Dikkatini çekti mi çekmedi mi emin değilim ama bu zaman kadar savaş aleyhimize gelişiyor.
Bien, quizás se haya dado cuenta o no... pero el caso es que hasta ahora estábamos perdiendo la guerra.
O kadar kötü değilim.Yarına kadar beklerim.
No soy ruin. Tiene hasta mañana.
Hasta filan değilim.
No le pasa nada a mi mente.
Çeyizimi güvenli bir şekilde alana kadar evli bir kadın değilim.
Hasta que no tenga mi ajuar conmigo, no seré una mujer casada.
Ben de alim değilim, ama her şey ortada değil mi?
Yo no soy más que un hombre normal, pero sólo hay que contar hasta tres. Uno :
Ben doktor değilim ama bana çok hasta görünüyor.
No Lo sé, no soy médico, pero parece muy enferma.
Hasta olan o. Ben değilim.
Es él quien tiene el ataque, no yo.
Ben mangırları har vurup harman savuran, sonrada bir don bir gömlek kalanlardan değilim..
Yo no soy uno de esos tipos Que cuando tienen dinero, .. lo gastan todo en el juego y pierden hasta la camiseta.
Ben kötü biri değilim, ona daha fazla sevgi verdim..
Jamás me pongo desagradable, sino más bien afectuoso, hasta grotesco.
Onun kanından tek bir kişinin bile kalmadığını görene kadar Chichén Itzá'nın kralı değilim demektir.
Hasta no saber que no queda ni una gota de sangre viva, no seré Rey de Chichén ltzá.
Hayır, ekselansın değilim. Yarın başpiskopos olana dek ekselansın değilim.
No, no es "Ilustrísima", no seré consagrado Arzobispo hasta mañana.
Tepeden aşağı inebilirim Maxine, ama geriye çıkma konusunda çok emin değilim.
Podría bajar hasta ahí, pero no sé si podré volver a subir.
Ne yazık ki müsahit değilim. Yani bu akşam saat 6'dan önce.
Que no estoy libre... hasta la seis de la tarde.
Evet, tedavisini yapan ben olmadığım için pek emin değilim fakat kafanda ne varsa ona zarar vereceğini sanmıyorum.

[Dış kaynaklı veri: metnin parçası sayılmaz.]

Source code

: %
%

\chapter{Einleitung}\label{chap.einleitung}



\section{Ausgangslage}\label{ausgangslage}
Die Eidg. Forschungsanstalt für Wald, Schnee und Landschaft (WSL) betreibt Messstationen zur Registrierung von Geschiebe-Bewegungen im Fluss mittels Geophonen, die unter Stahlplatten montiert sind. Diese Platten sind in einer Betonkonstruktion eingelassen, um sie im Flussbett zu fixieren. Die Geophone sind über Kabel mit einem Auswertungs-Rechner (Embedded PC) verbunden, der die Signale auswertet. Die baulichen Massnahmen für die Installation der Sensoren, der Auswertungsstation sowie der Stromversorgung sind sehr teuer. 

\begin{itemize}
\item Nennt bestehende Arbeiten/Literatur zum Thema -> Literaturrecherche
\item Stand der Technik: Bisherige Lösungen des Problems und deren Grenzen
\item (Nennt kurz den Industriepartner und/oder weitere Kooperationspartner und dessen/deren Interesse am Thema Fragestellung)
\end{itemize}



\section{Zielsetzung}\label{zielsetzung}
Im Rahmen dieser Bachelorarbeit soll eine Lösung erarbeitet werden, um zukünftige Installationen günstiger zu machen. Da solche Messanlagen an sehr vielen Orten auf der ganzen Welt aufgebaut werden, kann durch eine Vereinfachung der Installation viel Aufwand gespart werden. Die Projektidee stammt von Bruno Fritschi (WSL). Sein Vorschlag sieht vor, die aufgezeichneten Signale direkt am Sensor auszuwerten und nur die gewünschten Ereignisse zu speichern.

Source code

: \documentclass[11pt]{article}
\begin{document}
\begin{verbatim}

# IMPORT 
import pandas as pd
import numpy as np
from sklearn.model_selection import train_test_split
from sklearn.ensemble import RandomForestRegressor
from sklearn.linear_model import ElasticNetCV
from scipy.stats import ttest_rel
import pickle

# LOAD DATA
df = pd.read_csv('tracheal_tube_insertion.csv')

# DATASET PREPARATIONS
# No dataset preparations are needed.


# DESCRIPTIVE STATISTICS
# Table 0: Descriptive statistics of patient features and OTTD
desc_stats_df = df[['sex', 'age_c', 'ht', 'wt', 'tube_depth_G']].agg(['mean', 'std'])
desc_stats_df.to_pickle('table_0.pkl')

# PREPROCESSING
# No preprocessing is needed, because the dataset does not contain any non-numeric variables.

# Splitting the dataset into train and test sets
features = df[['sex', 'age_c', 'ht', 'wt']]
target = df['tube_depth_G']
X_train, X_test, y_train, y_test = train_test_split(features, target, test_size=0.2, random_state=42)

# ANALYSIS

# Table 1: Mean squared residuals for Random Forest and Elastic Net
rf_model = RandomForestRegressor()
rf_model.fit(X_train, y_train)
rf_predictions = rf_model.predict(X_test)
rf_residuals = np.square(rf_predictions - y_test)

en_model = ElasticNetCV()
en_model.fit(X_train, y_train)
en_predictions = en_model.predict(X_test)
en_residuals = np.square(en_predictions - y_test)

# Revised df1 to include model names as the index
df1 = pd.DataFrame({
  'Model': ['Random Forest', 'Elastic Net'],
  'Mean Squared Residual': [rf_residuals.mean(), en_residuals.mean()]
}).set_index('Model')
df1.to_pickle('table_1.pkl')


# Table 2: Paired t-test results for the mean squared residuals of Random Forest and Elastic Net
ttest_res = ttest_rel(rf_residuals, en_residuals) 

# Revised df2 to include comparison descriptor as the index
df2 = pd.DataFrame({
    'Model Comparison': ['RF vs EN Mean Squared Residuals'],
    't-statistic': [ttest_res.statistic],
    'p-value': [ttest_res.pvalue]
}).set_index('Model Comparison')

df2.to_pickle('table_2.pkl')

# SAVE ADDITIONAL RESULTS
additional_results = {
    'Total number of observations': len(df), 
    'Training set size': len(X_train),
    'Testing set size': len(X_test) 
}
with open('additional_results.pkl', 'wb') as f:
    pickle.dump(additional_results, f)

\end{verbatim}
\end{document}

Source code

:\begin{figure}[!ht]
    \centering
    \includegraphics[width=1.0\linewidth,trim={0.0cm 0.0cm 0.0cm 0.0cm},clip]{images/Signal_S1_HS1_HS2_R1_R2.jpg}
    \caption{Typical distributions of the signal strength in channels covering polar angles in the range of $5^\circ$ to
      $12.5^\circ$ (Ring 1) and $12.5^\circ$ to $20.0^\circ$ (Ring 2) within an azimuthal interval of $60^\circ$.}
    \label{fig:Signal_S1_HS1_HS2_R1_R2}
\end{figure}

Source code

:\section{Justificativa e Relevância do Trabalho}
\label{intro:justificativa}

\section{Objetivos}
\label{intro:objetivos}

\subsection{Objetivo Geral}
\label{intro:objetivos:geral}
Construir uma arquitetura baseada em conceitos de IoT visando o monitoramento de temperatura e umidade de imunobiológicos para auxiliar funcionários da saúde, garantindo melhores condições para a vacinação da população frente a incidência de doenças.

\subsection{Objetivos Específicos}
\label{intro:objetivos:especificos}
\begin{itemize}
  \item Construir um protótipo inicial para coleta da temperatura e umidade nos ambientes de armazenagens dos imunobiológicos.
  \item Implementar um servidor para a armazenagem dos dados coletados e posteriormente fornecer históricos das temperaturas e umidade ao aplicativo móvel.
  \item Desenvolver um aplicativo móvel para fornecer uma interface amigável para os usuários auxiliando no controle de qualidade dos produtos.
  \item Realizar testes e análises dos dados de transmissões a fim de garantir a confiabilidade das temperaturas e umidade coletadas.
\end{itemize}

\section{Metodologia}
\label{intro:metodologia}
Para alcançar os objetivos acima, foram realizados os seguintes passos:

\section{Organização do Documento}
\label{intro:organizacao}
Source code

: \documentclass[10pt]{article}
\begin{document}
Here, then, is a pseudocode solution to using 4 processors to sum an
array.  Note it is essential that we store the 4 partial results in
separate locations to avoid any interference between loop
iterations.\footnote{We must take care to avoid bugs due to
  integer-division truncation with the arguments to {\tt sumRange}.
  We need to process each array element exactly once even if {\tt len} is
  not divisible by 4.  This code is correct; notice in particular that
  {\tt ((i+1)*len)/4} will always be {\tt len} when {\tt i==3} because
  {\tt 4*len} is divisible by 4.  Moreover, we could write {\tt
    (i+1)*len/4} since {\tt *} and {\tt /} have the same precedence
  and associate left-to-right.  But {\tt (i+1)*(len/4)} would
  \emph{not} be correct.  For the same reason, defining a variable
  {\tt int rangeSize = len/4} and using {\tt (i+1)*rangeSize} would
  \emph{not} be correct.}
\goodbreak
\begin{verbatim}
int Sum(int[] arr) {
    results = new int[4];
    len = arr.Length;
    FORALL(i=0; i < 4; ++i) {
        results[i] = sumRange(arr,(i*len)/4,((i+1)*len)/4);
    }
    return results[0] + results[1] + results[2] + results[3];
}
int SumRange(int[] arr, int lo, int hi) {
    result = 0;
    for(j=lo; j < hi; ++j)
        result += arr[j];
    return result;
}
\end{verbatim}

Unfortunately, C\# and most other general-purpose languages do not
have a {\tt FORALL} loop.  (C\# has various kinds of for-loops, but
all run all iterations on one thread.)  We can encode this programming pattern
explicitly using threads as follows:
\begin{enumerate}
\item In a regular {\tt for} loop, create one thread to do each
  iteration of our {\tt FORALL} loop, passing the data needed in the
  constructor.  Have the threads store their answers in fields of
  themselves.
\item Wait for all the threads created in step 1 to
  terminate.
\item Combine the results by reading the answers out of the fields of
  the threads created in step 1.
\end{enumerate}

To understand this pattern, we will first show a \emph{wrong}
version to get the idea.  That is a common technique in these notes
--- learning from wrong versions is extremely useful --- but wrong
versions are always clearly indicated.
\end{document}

Sí, no estaré seguro hasta que le examine a él, claro, pero no creo que lo que está pensando le pueda perjudicar.
Bunu anlamaya ne kadar yakınsam, o kadar da zeki değilim.
Hasta donde puedo darme cuenta, tampoco soy muy listo.
Beni övdün mü yoksa yerdin mi hâlâ anlamış değilim.
Hasta ahora no puedo comprender, ustedes me alababan o me reñían.
Bu yüzden çok az olsa da kendimi sorumlu hissetmiyor değilim.
Y hasta ahí, sólo hasta ahí.... me siento responsable.
Ben hasta değilim!
¡ No estoy enfermo!
O programda değilim. Bu 5. program, benim sıram 8. programda.
Éste es el episodio 5, yo no salgo hasta el 8.
'Dul Wardh'dediği halde kızgın değilim.
Hasta Carroll me dice "La Viuda de Wardh".